Please repeat exactly the lines below from the one containing "## How to display" down to the one containing "## Date header customization", both included, and nothing else.

### The data
-*-*-
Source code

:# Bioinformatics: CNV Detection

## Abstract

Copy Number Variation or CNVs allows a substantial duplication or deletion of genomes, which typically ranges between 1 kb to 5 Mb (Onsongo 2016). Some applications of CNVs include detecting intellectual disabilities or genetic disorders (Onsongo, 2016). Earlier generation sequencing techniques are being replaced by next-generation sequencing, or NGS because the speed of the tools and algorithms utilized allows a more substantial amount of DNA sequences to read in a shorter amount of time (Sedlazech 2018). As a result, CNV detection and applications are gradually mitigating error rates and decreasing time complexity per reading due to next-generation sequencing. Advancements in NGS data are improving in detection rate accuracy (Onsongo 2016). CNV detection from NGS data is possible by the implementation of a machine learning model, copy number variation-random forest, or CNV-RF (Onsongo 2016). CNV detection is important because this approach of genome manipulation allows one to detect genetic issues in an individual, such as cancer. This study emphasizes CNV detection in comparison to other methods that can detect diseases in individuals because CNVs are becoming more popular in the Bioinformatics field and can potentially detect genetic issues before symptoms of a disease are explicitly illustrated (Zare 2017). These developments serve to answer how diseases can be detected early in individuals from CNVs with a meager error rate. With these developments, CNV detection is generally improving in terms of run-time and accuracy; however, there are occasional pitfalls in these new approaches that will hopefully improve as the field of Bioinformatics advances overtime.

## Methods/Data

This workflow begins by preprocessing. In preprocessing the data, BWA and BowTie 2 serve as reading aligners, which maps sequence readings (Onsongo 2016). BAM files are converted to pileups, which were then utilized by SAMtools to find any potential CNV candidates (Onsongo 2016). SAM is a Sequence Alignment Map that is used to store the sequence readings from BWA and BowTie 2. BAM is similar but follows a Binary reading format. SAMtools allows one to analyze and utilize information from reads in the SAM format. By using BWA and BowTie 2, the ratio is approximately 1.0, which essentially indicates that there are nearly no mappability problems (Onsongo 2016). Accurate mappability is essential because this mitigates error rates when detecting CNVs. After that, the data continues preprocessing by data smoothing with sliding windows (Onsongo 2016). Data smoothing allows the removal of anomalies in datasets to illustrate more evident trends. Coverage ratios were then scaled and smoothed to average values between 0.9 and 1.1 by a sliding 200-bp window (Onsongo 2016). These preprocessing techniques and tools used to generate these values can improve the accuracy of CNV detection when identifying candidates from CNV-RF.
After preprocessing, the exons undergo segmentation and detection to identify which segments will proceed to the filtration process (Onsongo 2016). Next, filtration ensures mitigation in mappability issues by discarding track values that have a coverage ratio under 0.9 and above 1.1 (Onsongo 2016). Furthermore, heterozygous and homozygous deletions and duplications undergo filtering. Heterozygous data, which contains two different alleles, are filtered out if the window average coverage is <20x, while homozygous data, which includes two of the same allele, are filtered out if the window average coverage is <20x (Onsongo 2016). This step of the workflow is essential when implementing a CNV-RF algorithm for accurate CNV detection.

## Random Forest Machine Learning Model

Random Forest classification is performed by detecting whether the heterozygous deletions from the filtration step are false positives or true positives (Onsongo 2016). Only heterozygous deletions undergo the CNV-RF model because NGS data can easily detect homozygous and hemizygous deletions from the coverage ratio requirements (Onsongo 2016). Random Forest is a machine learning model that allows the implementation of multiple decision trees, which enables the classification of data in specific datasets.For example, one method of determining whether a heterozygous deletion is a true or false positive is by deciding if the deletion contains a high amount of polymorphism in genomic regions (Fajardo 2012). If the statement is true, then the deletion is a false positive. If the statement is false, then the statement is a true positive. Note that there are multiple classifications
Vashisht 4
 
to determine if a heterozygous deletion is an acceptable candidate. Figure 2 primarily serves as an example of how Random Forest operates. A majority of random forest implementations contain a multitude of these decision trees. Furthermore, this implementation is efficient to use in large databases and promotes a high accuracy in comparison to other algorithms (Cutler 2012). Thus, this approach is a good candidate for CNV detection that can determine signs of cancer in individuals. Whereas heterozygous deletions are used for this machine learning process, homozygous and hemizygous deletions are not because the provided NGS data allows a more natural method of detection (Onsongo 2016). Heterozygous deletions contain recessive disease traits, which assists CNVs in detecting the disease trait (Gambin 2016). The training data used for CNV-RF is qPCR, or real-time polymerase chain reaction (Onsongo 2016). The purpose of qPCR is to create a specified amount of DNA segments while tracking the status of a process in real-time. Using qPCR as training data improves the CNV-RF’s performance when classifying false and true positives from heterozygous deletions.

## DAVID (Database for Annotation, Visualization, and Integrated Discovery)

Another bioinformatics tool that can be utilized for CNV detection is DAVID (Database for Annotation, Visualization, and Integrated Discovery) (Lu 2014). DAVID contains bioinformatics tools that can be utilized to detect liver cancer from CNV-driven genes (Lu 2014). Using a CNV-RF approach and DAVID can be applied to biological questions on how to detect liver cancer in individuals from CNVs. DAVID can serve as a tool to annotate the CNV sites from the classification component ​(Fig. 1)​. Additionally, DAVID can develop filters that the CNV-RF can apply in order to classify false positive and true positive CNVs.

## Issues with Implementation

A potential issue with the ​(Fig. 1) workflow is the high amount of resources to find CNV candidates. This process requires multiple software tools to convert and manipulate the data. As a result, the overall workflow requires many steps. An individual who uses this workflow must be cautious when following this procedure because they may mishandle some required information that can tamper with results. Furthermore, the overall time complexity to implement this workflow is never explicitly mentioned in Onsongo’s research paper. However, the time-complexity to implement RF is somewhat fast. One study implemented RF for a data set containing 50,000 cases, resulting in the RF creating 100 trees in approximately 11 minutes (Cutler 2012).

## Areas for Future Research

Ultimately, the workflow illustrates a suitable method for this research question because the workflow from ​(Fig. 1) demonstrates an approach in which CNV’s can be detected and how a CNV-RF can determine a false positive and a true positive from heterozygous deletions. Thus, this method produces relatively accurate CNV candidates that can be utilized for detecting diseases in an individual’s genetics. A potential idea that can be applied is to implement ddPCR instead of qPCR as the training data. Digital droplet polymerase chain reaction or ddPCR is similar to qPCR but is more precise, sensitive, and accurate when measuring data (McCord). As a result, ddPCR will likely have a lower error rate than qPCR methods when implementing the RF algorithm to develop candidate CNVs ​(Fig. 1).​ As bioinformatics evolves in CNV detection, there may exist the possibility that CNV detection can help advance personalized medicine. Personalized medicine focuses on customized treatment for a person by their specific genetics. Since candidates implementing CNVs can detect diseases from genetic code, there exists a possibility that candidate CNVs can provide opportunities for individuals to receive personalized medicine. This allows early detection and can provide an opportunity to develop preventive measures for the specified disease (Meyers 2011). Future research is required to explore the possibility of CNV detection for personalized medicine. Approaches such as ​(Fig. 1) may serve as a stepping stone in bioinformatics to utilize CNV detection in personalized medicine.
-*-*-
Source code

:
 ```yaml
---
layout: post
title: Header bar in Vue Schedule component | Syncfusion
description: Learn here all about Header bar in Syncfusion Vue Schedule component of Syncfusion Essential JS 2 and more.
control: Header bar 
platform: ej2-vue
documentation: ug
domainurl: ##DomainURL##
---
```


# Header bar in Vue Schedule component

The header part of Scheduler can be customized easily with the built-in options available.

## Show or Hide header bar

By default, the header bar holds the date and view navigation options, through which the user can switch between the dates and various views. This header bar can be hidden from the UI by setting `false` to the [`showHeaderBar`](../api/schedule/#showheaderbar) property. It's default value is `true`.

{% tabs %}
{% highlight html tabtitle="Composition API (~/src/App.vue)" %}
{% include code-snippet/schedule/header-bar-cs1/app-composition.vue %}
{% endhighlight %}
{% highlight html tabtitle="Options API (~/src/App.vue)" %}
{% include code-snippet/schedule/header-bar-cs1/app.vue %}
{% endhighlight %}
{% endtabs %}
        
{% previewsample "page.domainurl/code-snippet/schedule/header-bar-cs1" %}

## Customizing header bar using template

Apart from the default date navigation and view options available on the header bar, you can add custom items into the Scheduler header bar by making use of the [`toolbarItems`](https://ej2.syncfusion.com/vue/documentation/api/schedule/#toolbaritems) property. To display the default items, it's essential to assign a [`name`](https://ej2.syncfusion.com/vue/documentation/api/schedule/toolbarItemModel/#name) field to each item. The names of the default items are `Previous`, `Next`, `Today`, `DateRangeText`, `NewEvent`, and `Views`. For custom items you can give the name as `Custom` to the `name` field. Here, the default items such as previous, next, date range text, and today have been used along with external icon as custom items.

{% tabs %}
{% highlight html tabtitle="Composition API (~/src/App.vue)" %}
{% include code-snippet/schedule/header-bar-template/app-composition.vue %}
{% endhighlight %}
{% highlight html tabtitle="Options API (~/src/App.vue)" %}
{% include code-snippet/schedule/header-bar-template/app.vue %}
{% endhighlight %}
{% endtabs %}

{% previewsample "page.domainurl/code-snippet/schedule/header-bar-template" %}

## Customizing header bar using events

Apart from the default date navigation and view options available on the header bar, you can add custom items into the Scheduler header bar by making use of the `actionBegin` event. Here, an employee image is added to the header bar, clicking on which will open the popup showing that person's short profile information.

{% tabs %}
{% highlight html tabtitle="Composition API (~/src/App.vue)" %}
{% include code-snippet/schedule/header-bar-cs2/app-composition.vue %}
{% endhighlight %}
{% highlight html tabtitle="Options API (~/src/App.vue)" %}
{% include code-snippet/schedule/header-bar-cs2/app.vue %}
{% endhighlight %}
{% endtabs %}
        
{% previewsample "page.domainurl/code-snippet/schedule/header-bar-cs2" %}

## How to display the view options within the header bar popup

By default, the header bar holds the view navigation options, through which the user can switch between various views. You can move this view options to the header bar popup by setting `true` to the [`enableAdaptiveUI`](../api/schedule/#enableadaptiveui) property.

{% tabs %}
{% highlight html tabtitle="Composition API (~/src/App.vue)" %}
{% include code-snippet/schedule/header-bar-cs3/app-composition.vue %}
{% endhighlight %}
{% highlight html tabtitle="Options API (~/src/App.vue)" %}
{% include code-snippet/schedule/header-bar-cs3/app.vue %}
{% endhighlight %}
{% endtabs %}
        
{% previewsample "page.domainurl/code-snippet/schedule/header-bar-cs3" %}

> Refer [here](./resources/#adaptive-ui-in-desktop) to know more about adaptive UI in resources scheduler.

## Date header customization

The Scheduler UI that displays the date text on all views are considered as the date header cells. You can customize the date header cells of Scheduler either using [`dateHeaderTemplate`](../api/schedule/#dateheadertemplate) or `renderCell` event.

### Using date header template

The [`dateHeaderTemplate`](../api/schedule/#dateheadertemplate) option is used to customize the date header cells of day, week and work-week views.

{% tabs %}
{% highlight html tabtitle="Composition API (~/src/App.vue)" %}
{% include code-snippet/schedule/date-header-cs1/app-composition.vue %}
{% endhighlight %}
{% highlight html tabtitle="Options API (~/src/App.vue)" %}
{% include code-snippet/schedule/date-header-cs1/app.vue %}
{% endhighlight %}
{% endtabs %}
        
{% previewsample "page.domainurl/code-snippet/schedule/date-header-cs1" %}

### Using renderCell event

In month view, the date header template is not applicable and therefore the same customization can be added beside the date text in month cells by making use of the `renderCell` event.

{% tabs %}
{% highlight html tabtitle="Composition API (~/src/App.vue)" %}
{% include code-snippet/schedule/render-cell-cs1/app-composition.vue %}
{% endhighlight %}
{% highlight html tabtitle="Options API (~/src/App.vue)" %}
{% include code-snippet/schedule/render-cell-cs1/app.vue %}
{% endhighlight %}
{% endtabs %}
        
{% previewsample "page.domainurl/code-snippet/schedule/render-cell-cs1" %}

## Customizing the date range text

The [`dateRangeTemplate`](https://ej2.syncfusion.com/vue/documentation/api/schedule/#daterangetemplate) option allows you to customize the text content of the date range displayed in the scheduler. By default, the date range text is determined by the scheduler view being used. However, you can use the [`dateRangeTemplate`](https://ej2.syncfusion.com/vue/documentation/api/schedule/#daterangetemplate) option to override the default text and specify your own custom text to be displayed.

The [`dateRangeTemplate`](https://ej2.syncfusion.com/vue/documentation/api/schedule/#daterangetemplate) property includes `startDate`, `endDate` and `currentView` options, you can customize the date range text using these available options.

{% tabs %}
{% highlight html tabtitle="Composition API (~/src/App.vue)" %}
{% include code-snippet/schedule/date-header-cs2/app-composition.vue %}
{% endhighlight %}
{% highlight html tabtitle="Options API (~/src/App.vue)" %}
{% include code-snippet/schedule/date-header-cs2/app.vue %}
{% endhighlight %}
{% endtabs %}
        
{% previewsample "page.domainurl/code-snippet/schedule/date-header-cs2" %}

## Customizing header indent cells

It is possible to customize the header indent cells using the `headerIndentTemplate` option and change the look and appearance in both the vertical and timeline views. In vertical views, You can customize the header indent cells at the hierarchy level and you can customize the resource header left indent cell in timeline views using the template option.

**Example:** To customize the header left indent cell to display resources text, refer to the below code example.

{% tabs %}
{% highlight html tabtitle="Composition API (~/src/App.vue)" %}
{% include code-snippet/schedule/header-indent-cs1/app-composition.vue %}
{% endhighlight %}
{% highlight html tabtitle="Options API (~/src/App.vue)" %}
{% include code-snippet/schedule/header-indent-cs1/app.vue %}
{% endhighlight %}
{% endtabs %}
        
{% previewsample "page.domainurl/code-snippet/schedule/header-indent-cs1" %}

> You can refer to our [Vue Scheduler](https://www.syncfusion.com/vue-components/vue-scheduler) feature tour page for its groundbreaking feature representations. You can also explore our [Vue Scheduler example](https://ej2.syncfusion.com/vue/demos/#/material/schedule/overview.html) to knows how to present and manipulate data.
-*-*-
### Result of this exercise
## How to display the view options within the header bar popup

By default, the header bar holds the view navigation options, through which the user can switch between various views. You can move this view options to the header bar popup by setting `true` to the [`enableAdaptiveUI`](../api/schedule/#enableadaptiveui) property.

{% tabs %}
{% highlight html tabtitle="Composition API (~/src/App.vue)" %}
{% include code-snippet/schedule/header-bar-cs3/app-composition.vue %}
{% endhighlight %}
{% highlight html tabtitle="Options API (~/src/App.vue)" %}
{% include code-snippet/schedule/header-bar-cs3/app.vue %}
{% endhighlight %}
{% endtabs %}
        
{% previewsample "page.domainurl/code-snippet/schedule/header-bar-cs3" %}

> Refer [here](./resources/#adaptive-ui-in-desktop) to know more about adaptive UI in resources scheduler.

## Date header customization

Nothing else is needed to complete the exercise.